Winkler Prins Encyclopedie

E. de Bruyne, G.B.J. Hiltermann en H.R. Hoetink (1947)

Gepubliceerd op 28-12-2022

Evert GORTER

betekenis & definitie

Nederlands geneesheer (Utrecht 19 Febr. 1881), studeerde te Leiden. Na zijn artsexamen werkte hij enige tijd aan het Institut Pasteur te Parijs.

In 1907 promoveerde hij tot doctor in de geneeskunde op een proefschrift Over de verschillende typen van tuberkelbacillen en over de wegen der tuberculeuze infectie. In 1918 werd hij lector, in 1923 hoogleraar in de kindergeneeskunde. Inmiddels, nl. in 1916, daartoe door particuliere giften in staat gesteld, richtte Gorter een afzonderlijke afdeling voor Kindergeneeskunde aan het Leids Academisch Ziekenhuis in, die spoedig uitgebreid werd en waaraan een druk bezochte polikliniek was verbonden. Van 1935 begin 1939 doceerde hij aan de Gentse Universiteit: in die stad stichtte hij de afdeling Kindergeneeskunde. Naast klinisch onderzoek heeft dr Gorter veel experimenteel werk verricht en een grote, daadwerkelijke belangstelling voor physische en chemische problemen aan de dag gelegd.

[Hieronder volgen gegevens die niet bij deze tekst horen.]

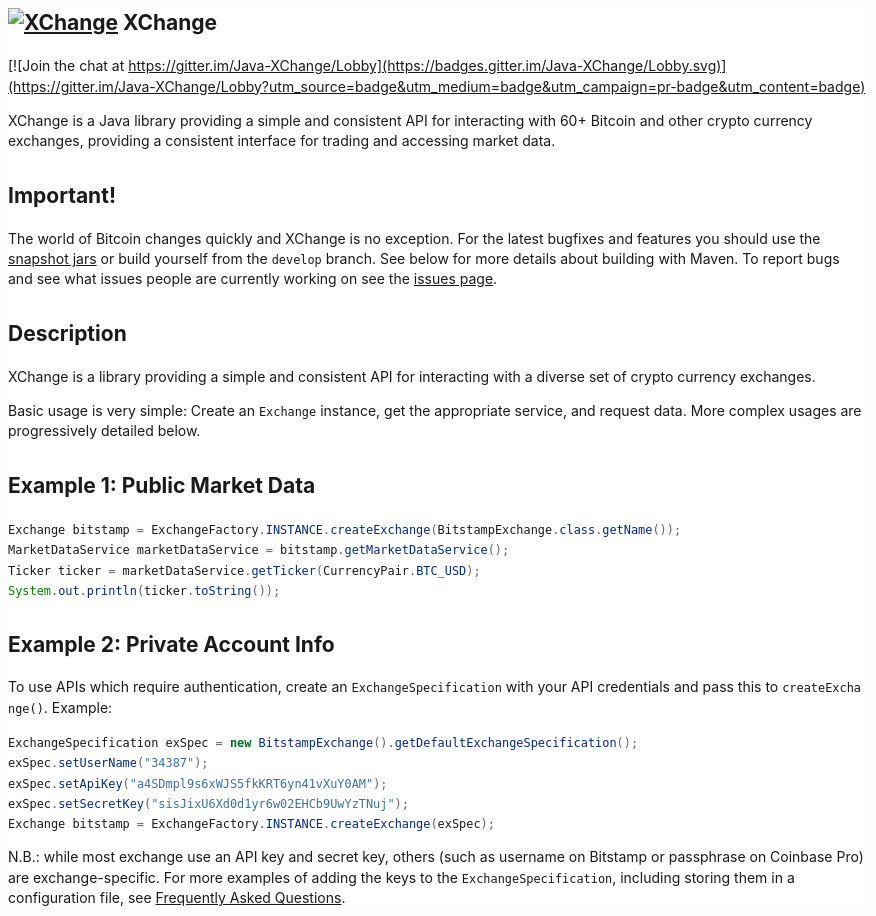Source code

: ## [![XChange](https://raw.githubusercontent.com/knowm/XChange/develop/etc/XChange_64_64.png)](http://knowm.org/open-source/xchange) XChange

[![Join the chat at https://gitter.im/Java-XChange/Lobby](https://badges.gitter.im/Java-XChange/Lobby.svg)](https://gitter.im/Java-XChange/Lobby?utm_source=badge&utm_medium=badge&utm_campaign=pr-badge&utm_content=badge)

XChange is a Java library providing a simple and consistent API for interacting with 60+ Bitcoin and other crypto currency exchanges, providing a consistent interface for trading and accessing market data.

## Important!

The world of Bitcoin changes quickly and XChange is no exception. For the latest bugfixes and features you should use the [snapshot jars](https://oss.sonatype.org/content/groups/public/org/knowm/xchange/) or build yourself from the `develop` branch. See below for more details about building with Maven. To report bugs and see what issues people are currently working on see the [issues page](https://github.com/knowm/XChange/issues).

## Description

XChange is a library providing a simple and consistent API for interacting with a diverse set of crypto currency exchanges.

Basic usage is very simple: Create an `Exchange` instance, get the appropriate service, and request data. More complex usages are progressively detailed below.

## Example 1: Public Market Data

```java
Exchange bitstamp = ExchangeFactory.INSTANCE.createExchange(BitstampExchange.class.getName());
MarketDataService marketDataService = bitstamp.getMarketDataService();
Ticker ticker = marketDataService.getTicker(CurrencyPair.BTC_USD);
System.out.println(ticker.toString());
```

## Example 2: Private Account Info

To use APIs which require authentication, create an `ExchangeSpecification` with your API credentials and pass this to `createExchange()`. Example:

```java
ExchangeSpecification exSpec = new BitstampExchange().getDefaultExchangeSpecification();
exSpec.setUserName("34387");
exSpec.setApiKey("a4SDmpl9s6xWJS5fkKRT6yn41vXuY0AM");
exSpec.setSecretKey("sisJixU6Xd0d1yr6w02EHCb9UwYzTNuj");
Exchange bitstamp = ExchangeFactory.INSTANCE.createExchange(exSpec);
```

N.B.: while most exchange use an API key and secret key, others (such as username on Bitstamp or passphrase on Coinbase Pro) are exchange-specific. For more examples of adding the keys to the `ExchangeSpecification`, including storing them in a configuration file, see [Frequently Asked Questions](https://github.com/knowm/XChange/wiki/Frequently-Asked-Questions).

Daarvan getuigen talrijke publicaties van hem en zijn medewerkers en een reeks van proefschriften door zijn leerlingen bewerkt. Gorter ijvert zeer voor de Preventieve Geneeskunde; hij behoort tot de stichters van het Nederlands Instituut daarvoor. Niet alleen door zijn uitmuntend onderwijs, doch ook door populaire geschriften heeft hij het welzijn van de zuigeling en het jonge kind gediend.Bibl.: De voeding van gezonde en zieke zuigelingen; Leerboek der Kindergeneeskunde; Klinische Diagnostiek (met W. C. de Graaf).